NIK suppresses AKT/ACLY pathway-mediated lipogenesis in liver by stabilizing INPP5B during chronic ethanol exposure

Background: Hepatic steatosis is a hallmark of alcohol-associated liver disease (ALD) and interacts with hepatic inflammation to drive disease progression. NF-κB-inducing kinase (NIK) has been established as a bridge linking inflammation to steatosis in ALD. Intriguingly, while hepatocyte-specific NIK deficiency attenuated ALD in the chronic-plus-binge model, it paradoxically exacerbated the disease under chronic ethanol exposure, suggesting a complex, context-dependent role for NIK.
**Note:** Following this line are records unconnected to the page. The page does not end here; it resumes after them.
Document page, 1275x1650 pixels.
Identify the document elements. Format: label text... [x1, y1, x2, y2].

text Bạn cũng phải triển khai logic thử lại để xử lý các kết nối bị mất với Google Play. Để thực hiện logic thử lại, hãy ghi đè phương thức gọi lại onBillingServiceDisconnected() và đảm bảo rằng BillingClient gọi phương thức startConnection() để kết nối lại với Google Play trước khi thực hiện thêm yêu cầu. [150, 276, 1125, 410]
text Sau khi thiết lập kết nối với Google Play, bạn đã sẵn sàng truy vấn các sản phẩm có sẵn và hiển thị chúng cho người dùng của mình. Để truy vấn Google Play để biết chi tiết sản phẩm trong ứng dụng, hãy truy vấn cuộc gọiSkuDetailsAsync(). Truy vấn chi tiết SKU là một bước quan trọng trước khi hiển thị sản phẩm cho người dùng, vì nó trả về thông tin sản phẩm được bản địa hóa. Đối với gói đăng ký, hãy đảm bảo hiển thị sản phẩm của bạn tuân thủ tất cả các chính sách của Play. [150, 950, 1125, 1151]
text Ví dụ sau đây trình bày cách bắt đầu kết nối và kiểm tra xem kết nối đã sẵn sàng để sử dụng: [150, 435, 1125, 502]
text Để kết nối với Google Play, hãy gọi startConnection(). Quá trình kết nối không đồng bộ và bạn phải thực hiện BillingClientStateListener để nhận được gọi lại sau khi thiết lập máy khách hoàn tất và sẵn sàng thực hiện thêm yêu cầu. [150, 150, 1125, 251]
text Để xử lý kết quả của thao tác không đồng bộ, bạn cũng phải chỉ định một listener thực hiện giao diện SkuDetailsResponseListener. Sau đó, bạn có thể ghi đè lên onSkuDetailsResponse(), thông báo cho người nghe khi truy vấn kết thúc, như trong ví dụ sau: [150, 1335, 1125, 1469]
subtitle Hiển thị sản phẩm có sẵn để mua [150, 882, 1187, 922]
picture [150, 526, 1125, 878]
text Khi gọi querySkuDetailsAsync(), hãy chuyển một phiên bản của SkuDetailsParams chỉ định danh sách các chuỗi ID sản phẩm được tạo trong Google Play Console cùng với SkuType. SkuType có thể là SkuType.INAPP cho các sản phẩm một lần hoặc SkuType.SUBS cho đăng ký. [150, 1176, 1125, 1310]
Methods: To elucidate the mechanism underlying this protective effect in chronic ethanol exposure, we employed transcriptomics and proteomics analyses in hepatocyte-specific NIK knockout (NIK^Δhep) mice. Key findings were validated using immunoblotting, co-immunoprecipitation, and loss-of-function experiments both in vivo and in vitro.

Results: We demonstrated that NIK deficiency activated Akt, enhancing ATP-citrate lyase (ACLY)-mediated lipogenesis. Transcriptomics and proteomic screening identified inositol polyphosphate-5-phosphatase B (INPP5B) as the critical mediator suppressing Akt signaling downstream of NIK. Furthermore, we mechanistically established that NIK stabilizes INPP5B by recruiting it into the adaptor protein APPL1 complex, thereby reducing its ubiquitination and subsequent degradation.

Conclusion: Our study unveils a novel protective dimension of NIK, whereby it ameliorates chronic ethanol-induced hepatic steatosis by stabilizing INPP5B to suppress the Akt/ACLY lipogenic pathway. This finding provides a crucial mechanistic explanation for the context-dependent functions of NIK in ALD and redefines its role as a potential metabolic safeguard in chronic liver disease.

AKT; APPL1; INPP5B; NIK; Ubiquitination.